Thermal performance improvement for residential heritage building preservation based on digital twins

Abstract

Excessive temperatures can result in the collapse of structural components, cracking, scaling, and condensation in heritage building structures. Numerous unregenerated residential heritage buildings use portable heaters to adjust the indoor temperature for the comfort of occupants. However, research on the impact of heaters on the preservation of heritage buildings is limited. This paper proposes a novel and systematic approach based on digital twin technology to improve thermal performance effectively in unregenerated heritage buildings by arranging the locations and settings of heaters for improving building preservation. This research extended the functionality of heritage building information modeling (HBIM) to support simulations and decision-making to improve the thermal performance for heritage building preservation. An approach was proposed to address the lack of information by integrating documents, information, and graphics into an HBIM model for heritage building preservation. The digital model process based on HBIM presented in this study can be an effective 3D model for computational fluid dynamics (CFD) simulations.
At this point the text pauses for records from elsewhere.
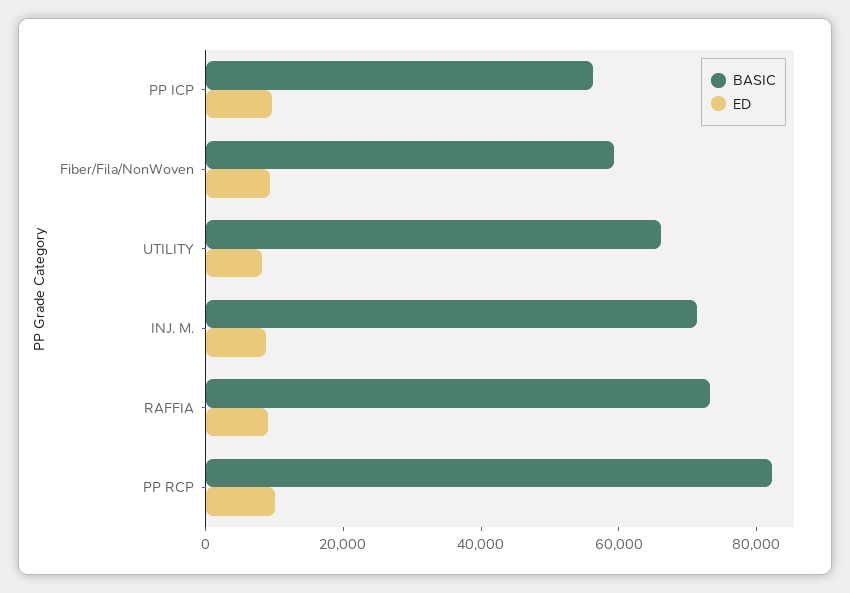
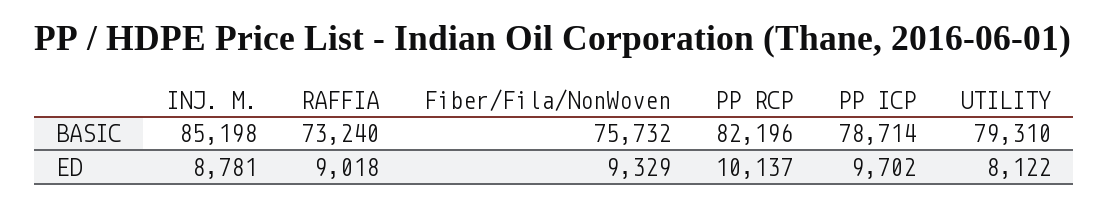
  {
    "BASIC": {
-     "PP ICP": 55000,
+     "PP ICP": 78714,
-     "Fiber/Fila/NonWoven": 60000,
+     "Fiber/Fila/NonWoven": 75732,
-     "UTILITY": 65000,
+     "UTILITY": 79310,
-     "INJ. M.": 70000,
+     "INJ. M.": 85198,
      "RAFFIA": 73240,
      "PP RCP": 82196
    },
    "ED": {
      "PP ICP": 9702,
      "Fiber/Fila/NonWoven": 9329,
      "UTILITY": 8122,
      "INJ. M.": 8781,
      "RAFFIA": 9018,
      "PP RCP": 10137
    }
  }

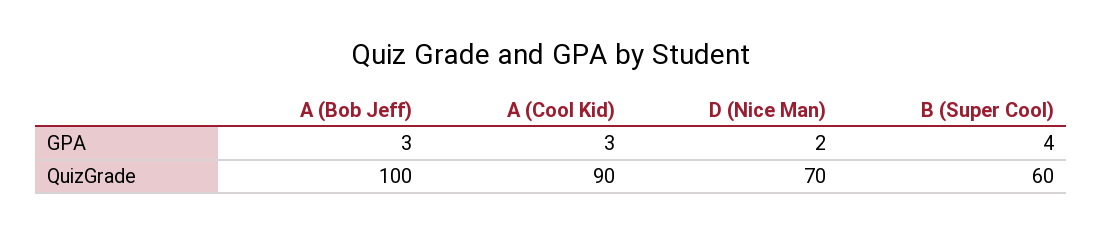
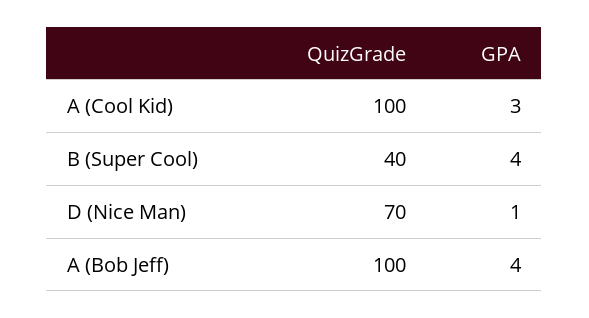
  {
    "A (Bob Jeff)": {
-     "GPA": 3,
+     "GPA": 4,
      "QuizGrade": 100
    },
    "A (Cool Kid)": {
      "GPA": 3,
-     "QuizGrade": 90
+     "QuizGrade": 100
    },
    "D (Nice Man)": {
-     "GPA": 2,
+     "GPA": 1,
      "QuizGrade": 70
    },
    "B (Super Cool)": {
      "GPA": 4,
-     "QuizGrade": 60
+     "QuizGrade": 40
    }
  }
To investigate the impact of the heater on heritage building deformation, a novel method was developed to couple CFD and structural simulation to analyze the thermal performance and building deformation of heritage buildings. The heritage building deformation resulting from the heaters’ power setting and location was identified and quantified. In addition, using the proposed digital twin platform, heaters were controlled automatically. The thermal performance, building cracking and deformation were monitored and recorded automatically along the lifecycle. The improved heater location reduced the maximum total deformation of the heritage building body by at least 62.9 %.